The Jon Spencer Blues Explosion sneaked back onto the music radar in 2012 with the low-key but highly enjoyable Meat + Bone. The album quietly took the band back to their roots. Stripped down and ready to fight they reminded the upstarts who pilfered many of their ideas who does it best.
In a sense though, Meat + Bone was the appetiser, a flavour of what we love about the band and why the music scene needed them. Now, 3 years later, the main course is here, creaking under the title of Freedom Tower – No Wave Dance Party 2015.
Let’s not call it a concept album, but Freedom Tower is an ode to New York. It’s a party for the cities honour and a celebration of its glories, squalor and insanity.
The ghost of NYC past, present and future are shaken up and kicked up. The chaos and intensity of Public Enemy, Beastie Boys’ singular approach to having a good time, the swagger of Johnny Thunders to name but three. Hell, even the spectre of ol’ Jon Spencer is here; yet the man himself never sounded so alive.
The album is a mess. A glorious, sensory overloading mess. It’s a tad overwhelming at first. Yet this is New York. Having never been I can only guess that stepping into that teeming city must be intensely disorientating. Freedom Tower captures that in spades.
The sound is crunchy rock ‘n’ roll even by JSBX standards, but with huge dollops of funk, punk and hip-hop sounds and influences stirred in. The 13 songs are fleeting and careering.
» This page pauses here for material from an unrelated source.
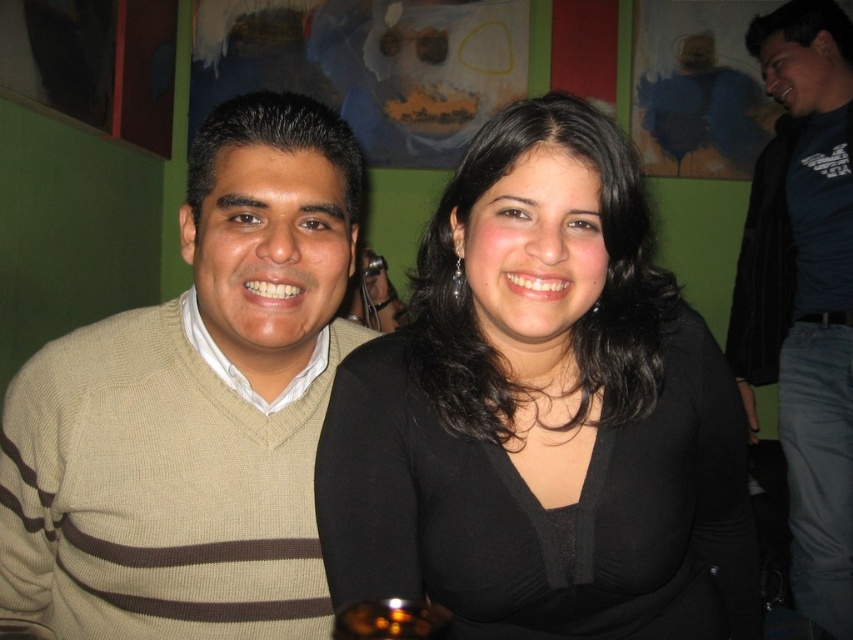
You are a photographer trying to capture a clear shot of both the black matte shirt at center and the dark blue shirt at right. Based on their positions, which one is closer to the camera?

The black matte shirt at center is closer to the camera because it is in front of the dark blue shirt at right.

You are a photographer trying to capture the black matte shirt at center in the image. The camera is set to focus on the point at coordinates point (x=543, y=413). Is this point likely to be on the black matte shirt at center?

Yes, the point (x=543, y=413) corresponds to the black matte shirt at center, so the focus is correctly placed on the black matte shirt at center.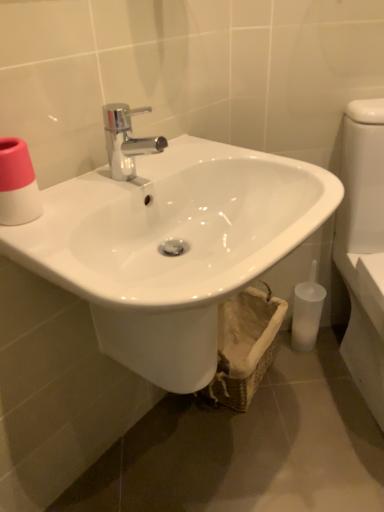
At what (x,y) coordinates should I click in order to perform the action: click on free point to the right of pink matte toilet paper at upper left. Please return your answer as a coordinate pair (x, y). Looking at the image, I should click on (85, 201).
It may be best the consider the album as a whole, songs bleed into one and other, for example with the stream-of-conscience word barrage of ‘Wax Dummy’ serving as a warm up to brace the listener for the lead single ‘Do The Get Down’…
…More than just being the best track on the album, ‘Do The Get Down’ practically serves as mission statement for the band. Mixing musical heritage and the DNA of the Big Apple to rake up a spine tingling sensation, this could well end up being the go-to song for the JSBX.
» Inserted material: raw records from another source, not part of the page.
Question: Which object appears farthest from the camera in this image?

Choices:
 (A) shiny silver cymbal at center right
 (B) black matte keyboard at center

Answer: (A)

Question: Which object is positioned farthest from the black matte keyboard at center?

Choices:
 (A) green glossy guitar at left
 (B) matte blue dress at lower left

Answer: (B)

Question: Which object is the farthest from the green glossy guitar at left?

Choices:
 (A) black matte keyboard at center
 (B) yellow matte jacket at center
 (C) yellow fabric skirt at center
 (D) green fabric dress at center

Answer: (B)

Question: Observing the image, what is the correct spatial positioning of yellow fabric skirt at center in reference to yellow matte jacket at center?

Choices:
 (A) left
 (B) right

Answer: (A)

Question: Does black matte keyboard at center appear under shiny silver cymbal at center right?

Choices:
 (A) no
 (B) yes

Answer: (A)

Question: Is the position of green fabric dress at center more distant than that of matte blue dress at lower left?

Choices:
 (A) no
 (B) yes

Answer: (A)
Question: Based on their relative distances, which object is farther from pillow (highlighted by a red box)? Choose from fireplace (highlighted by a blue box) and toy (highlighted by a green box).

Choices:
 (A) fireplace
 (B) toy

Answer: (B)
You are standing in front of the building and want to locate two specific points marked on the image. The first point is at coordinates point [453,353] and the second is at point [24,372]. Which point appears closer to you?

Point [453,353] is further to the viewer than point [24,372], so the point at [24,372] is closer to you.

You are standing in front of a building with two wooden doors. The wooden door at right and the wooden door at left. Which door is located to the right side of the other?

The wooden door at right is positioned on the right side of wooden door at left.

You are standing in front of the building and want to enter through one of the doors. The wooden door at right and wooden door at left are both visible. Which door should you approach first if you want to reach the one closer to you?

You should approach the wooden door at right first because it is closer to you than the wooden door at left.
Click to watch the stunning video for ‘Do The Get Down’. See if your favourite New York film or band is featured…
‘Funeral’ throws up with a squiggly rhythm and gets the party off to a juddering, bursting at the seams energy. ‘White Jesus’ is starker with a simpler riffs and bone-headed drum beat. ‘Down And Out’ slows this to an almost seductive drawl. After a comparatively subdued middle section ‘Crossroad Hop’ gets things dirty again, it’s impulses to dance stuttering. ‘The Ballad Of Joe Buck’ sounds like rock music in a cement mixer, stirred up and fucked up. ‘Bellevue Baby’ hoovers along with saucy intent. ‘Tales of Old New York: The Rock Box’ is a major highlight, with electro-shock guitar and ants-in-your-pants drums, with Jon talking us on an tour of cool as- joints. ‘Cooking For Television’ starts as laconic as Coogan’s Bluff, until the fire alarm guitar solo at the half way mark stirring up trouble and rounds the album off on a fun, frisky note.
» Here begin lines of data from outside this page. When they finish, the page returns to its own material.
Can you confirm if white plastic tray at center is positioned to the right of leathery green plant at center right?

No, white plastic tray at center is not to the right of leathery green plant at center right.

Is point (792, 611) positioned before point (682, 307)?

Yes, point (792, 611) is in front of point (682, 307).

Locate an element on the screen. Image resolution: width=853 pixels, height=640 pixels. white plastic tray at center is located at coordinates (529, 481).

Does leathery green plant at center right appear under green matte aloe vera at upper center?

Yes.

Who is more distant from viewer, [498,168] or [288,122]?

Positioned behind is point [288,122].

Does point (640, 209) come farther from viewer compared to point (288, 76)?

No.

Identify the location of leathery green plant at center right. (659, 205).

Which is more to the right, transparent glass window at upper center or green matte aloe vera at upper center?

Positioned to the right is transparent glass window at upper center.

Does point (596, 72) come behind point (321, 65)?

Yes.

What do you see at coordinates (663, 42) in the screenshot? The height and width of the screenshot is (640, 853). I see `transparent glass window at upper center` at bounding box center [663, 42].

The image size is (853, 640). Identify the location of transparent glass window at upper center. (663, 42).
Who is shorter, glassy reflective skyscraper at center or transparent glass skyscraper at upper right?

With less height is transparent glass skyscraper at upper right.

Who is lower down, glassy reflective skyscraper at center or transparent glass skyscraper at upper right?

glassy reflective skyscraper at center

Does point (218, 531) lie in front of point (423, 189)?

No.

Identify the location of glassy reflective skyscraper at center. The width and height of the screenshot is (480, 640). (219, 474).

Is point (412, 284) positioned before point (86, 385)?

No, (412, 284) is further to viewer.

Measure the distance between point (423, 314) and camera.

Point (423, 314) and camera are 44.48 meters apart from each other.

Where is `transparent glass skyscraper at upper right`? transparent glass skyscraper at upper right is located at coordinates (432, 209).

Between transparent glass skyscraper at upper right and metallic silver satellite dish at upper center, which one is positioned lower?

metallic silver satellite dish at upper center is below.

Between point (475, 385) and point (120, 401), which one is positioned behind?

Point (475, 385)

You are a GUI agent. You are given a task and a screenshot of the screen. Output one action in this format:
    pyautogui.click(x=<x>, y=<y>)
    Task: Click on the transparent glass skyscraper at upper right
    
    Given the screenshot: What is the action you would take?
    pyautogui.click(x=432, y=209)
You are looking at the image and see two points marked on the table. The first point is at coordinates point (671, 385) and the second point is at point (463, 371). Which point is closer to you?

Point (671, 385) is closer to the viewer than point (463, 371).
Jon’s in great voice here, spitting out reams of words. Since Meat + Bone he has reined in a few of his occasionally grating tics, he now longer feels the need to proclaim the name of the band 16 times every song.
Brevity is a key to the success of this album, Without meaning to sound like a backhanded comment, the shortness of the record is a blessing. At 34 minutes, Freedom Tower is bold, enervating and euphoric. Anything north of 50 minutes it would just get on your tits, but this is just bang on. There isn’t a second wasted, with a perfect mixture of economy and flourishes.
Guess what? They’re number 1. Back where they belong.